Wegen des Ukraine-Kriegs und der weltweiten Störungen der Lieferketten mangelt es im Moment so ziemlich an allem, was man für einen Neubau braucht: Materialien sind nicht vorhanden oder astronomisch teuer, Facharbeiter knapp und die Bauzinsen in den vergangenen Monaten stark gestiegen. Dazu kämen unklare Klimavorgaben, Förderchaos und bürokratische Hemmnisse, klagt die Branche. "Es gibt eine große Bauzurückhaltung", fasst Michael Schick vom Immobilienverband Deutschland (IVD) zusammen.

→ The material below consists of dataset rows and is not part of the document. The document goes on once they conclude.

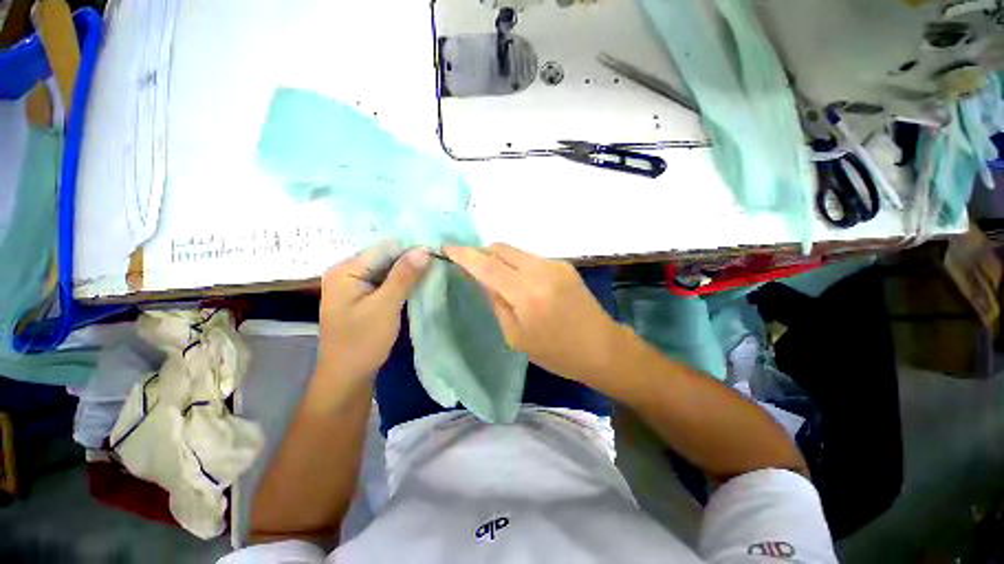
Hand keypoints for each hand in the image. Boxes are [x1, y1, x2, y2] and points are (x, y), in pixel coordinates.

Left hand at [317, 241, 429, 385]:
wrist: (347, 378)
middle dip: (411, 261)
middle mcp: (347, 272)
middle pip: (386, 257)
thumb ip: (404, 275)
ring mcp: (355, 285)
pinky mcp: (363, 296)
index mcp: (346, 270)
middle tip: (438, 265)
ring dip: (409, 273)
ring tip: (433, 273)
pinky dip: (402, 283)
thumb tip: (425, 249)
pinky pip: (386, 282)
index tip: (437, 256)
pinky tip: (419, 285)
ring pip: (388, 270)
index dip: (412, 250)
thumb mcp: (386, 306)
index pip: (385, 248)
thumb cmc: (363, 342)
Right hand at [444, 243, 624, 386]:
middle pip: (501, 248)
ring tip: (496, 276)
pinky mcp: (564, 265)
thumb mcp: (516, 336)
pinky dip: (517, 263)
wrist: (602, 347)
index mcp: (526, 294)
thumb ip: (496, 302)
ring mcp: (555, 264)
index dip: (464, 255)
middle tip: (471, 267)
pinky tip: (520, 281)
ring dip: (500, 259)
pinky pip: (531, 258)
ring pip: (516, 251)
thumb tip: (482, 279)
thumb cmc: (556, 352)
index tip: (447, 249)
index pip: (487, 265)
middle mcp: (541, 271)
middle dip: (482, 253)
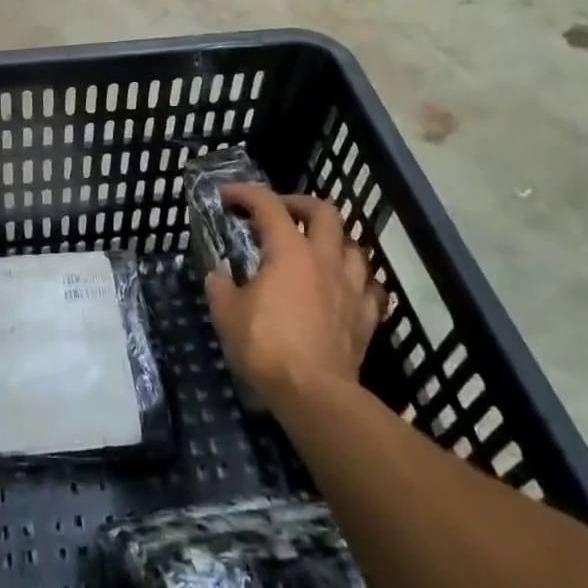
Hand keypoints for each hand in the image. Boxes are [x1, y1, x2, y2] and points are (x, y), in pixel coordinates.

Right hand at [205, 186, 387, 406]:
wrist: (315, 393)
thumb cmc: (266, 346)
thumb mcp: (227, 314)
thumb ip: (221, 288)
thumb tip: (218, 277)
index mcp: (289, 251)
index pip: (267, 205)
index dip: (245, 194)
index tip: (227, 195)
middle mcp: (324, 259)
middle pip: (324, 212)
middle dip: (300, 204)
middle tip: (281, 212)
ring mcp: (351, 287)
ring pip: (353, 246)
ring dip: (334, 240)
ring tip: (316, 249)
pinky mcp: (366, 317)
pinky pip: (370, 288)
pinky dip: (357, 281)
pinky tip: (345, 287)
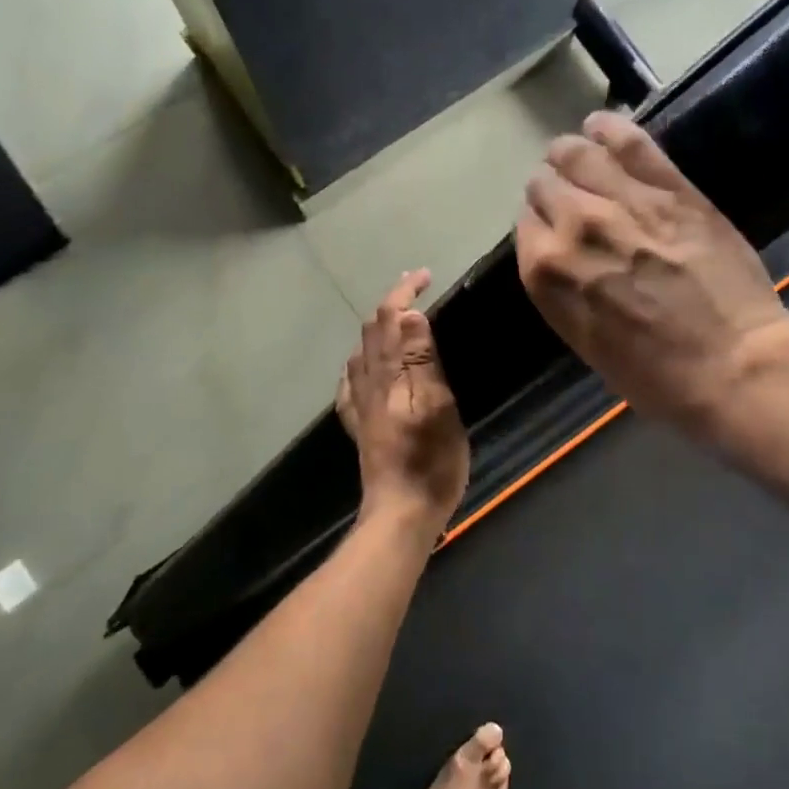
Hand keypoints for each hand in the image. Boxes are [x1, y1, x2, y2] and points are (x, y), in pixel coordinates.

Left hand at [336, 270, 470, 536]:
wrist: (400, 514)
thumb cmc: (429, 462)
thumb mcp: (436, 406)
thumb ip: (420, 360)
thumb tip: (408, 313)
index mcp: (387, 375)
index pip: (388, 319)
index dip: (403, 292)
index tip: (425, 275)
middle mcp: (367, 383)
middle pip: (371, 331)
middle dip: (391, 303)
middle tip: (416, 286)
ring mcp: (360, 406)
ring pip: (362, 353)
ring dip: (379, 327)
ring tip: (399, 319)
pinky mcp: (361, 426)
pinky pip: (353, 382)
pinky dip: (363, 361)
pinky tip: (367, 368)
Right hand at [515, 112, 788, 437]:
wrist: (732, 366)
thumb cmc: (655, 375)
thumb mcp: (587, 342)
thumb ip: (566, 291)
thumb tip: (565, 260)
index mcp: (546, 273)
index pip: (526, 225)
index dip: (540, 226)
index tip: (555, 231)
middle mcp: (573, 226)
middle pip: (544, 184)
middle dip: (553, 190)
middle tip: (571, 199)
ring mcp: (622, 201)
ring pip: (576, 153)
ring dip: (571, 154)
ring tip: (579, 155)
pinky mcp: (669, 188)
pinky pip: (629, 141)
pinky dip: (609, 128)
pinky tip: (600, 125)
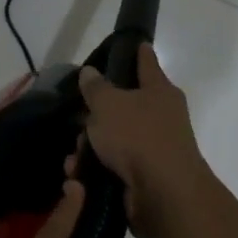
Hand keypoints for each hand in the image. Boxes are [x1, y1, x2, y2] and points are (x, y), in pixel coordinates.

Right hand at [77, 43, 213, 237]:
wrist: (163, 194)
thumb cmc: (138, 136)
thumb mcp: (108, 105)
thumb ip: (96, 88)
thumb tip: (90, 72)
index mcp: (160, 91)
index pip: (147, 63)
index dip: (139, 53)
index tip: (138, 43)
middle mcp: (163, 117)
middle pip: (124, 107)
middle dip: (97, 117)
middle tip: (79, 122)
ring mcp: (156, 149)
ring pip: (115, 140)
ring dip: (91, 148)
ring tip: (74, 158)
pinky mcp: (147, 178)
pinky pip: (115, 167)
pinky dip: (96, 170)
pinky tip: (78, 177)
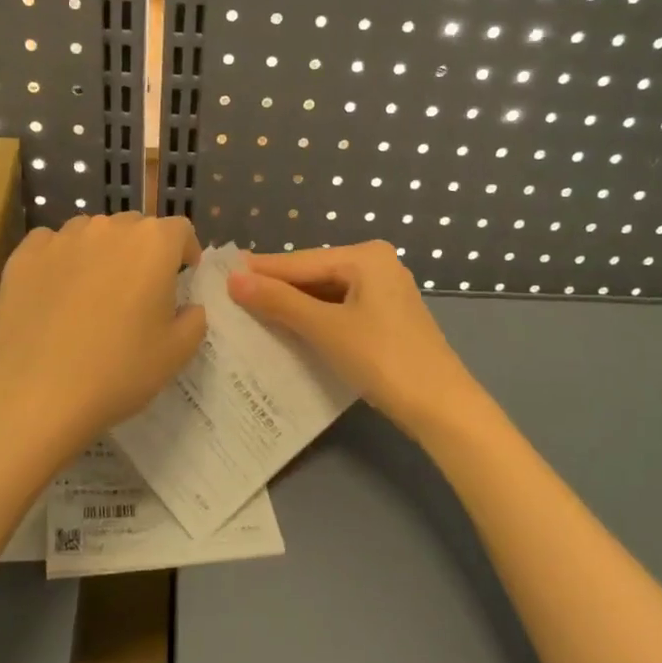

Zur Realität gehört daher, dass in Deutschland der Wiesbadener Statistik zufolge zwar knapp 850 000 Einheiten von den Behörden genehmigt, aber von den Investoren bislang nicht in Angriff genommen worden sind. Die Unternehmen warteten aus Unsicherheit ab, erklärt GdW-Präsident Axel Gedaschko: "Um das abzustellen, muss die Regierung dringend eine verlässliche und auskömmliche Fördersystematik sowie eine wirksame Rohstoffstrategie zur nachhaltigen Versorgung von Deutschlands Baustellen auf den Weg bringen."

Auf Lieferengpässe, Rohstoffknappheit und deutliche Preissteigerungen habe der deutsche Staat kaum Einfluss, stellt hingegen die Bauministerin der Ampel-Koalition, Klara Geywitz (SPD), fest. Sie verspricht im Verein mit den Ländern den Abbau bürokratischer Hemmnisse: "Also Genehmigungs- und Planungsprozesse digitalisieren, die 16 Länderverordnungen sinnvoll harmonisieren und die Bedingungen für den seriellen Bau erleichtern."

Der Blick vieler Experten richtet sich immer stärker auf neue Wohnungen im Bestand, also die Aufstockung bestehender Gebäude oder die Umnutzung von Bürogebäuden, die bislang nur rund zwölf Prozent der Anträge auf neue Wohnungen ausmachen. Der Immobilienverband IVD sieht ein Potenzial von 4,3 Millionen neuen Einheiten bis im Jahr 2040 und verlangt einfachere Genehmigungsverfahren.

Würden Büros zu Sozialwohnungen umgebaut, ließen sich damit gut 8000 Euro pro Wohnung sparen, rechnet der Vorsitzende der IG Bauen-Agrar-Umwelt (IG BAU), Robert Feiger, vor. Sogar rund 20 000 Euro ließen sich demnach sparen, wenn für Sozialwohnungen die Mehrwertsteuer von 19 auf 7 Prozent abgesenkt werde. Der Staat müsse schnell Anreize schaffen und das Baurecht vereinfachen, um das Potenzial von Millionen neuer Wohnungen zu nutzen. Der Sozialdemokrat Feiger wird langsam ungeduldig mit der Ampel-Koalition: Von einer Umbau-Offensive fehle jede Spur.